Unpredictability dissociates from structured control in language agents
For researchers building language agents, this work provides evidence that stochastic methods cannot replace structured control mechanisms, though the findings are limited to the specific agent family tested.
The paper tests whether stochastic sampling can substitute for structured control mechanisms in language agents, finding across extensive experiments that stochastic unpredictability does not reproduce structured, action-coupled control, with the structured agent outperforming stochastic variants in all datasets.

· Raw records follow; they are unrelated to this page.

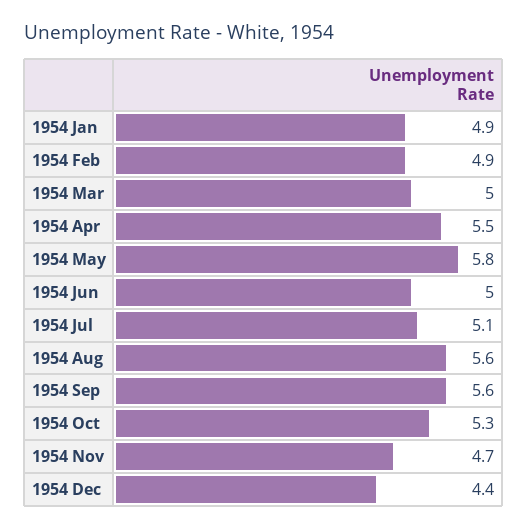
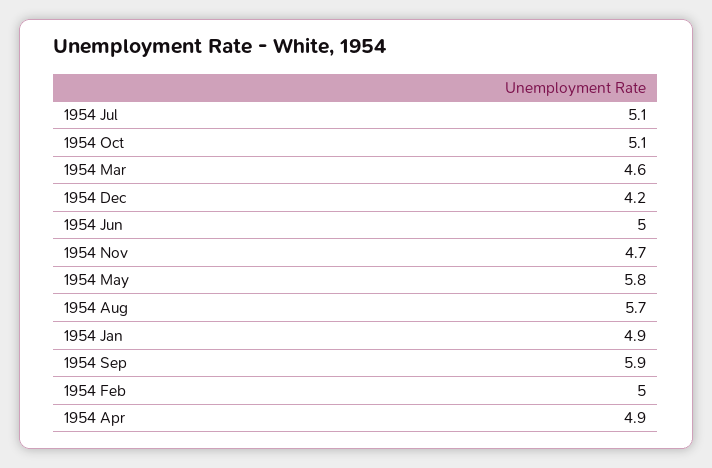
  {
    "1954 Jan": 4.9,
-   "1954 Feb": 4.9,
+   "1954 Feb": 5,
-   "1954 Mar": 5,
+   "1954 Mar": 4.6,
-   "1954 Apr": 5.5,
+   "1954 Apr": 4.9,
    "1954 May": 5.8,
    "1954 Jun": 5,
    "1954 Jul": 5.1,
-   "1954 Aug": 5.6,
+   "1954 Aug": 5.7,
-   "1954 Sep": 5.6,
+   "1954 Sep": 5.9,
-   "1954 Oct": 5.3,
+   "1954 Oct": 5.1,
    "1954 Nov": 4.7,
-   "1954 Dec": 4.4
+   "1954 Dec": 4.2
  }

Unpredictable behavior is often taken as evidence of control, yet stochastic dispersion and structured action control need not coincide. This paper tests whether stochastic sampling can substitute for structured mechanisms that couple reasons, memory, self-state and inhibition to action selection in a language-agent implementation whose control components can be selectively disabled. In a seven-dataset baseline lesion matrix comprising 74,352 calls, the high-stochasticity comparator was more unpredictable than the structured-control variant in 7/7 datasets, whereas targeted reason and veto lesions reduced the expected structured-control profiles in 7/7 datasets each. In a matched-interface control spanning 26,946 generations, the structured agent maintained stronger action-field coupling than all stochastic, post-hoc, scrambled and verbosity controls across every dataset. The primary behavioral test removed free-form trace wording from the evaluation: 57,816 scored records showed the structured-control variant exceeding the high-stochasticity comparator or the reason/veto lesions in 7/7 datasets for all predefined behavioral components. Later open-weight runs extended the no-context controls to Qwen2.5 7B, 14B and 32B and to an independent Mistral-7B family across 20 task families and three agent scaffolds; no-fields, scrambled-context and distribution-matched controls failed to recover structured action control. A three-annotator blinded audit over 1,200 overlap items preserved high agreement. Strict entropy matching, strict token/compute matching and a formal counterfactual-flip stress test did not meet their gates and are treated as limitations. Stochastic unpredictability did not reproduce structured, action-coupled control in this implemented agent family.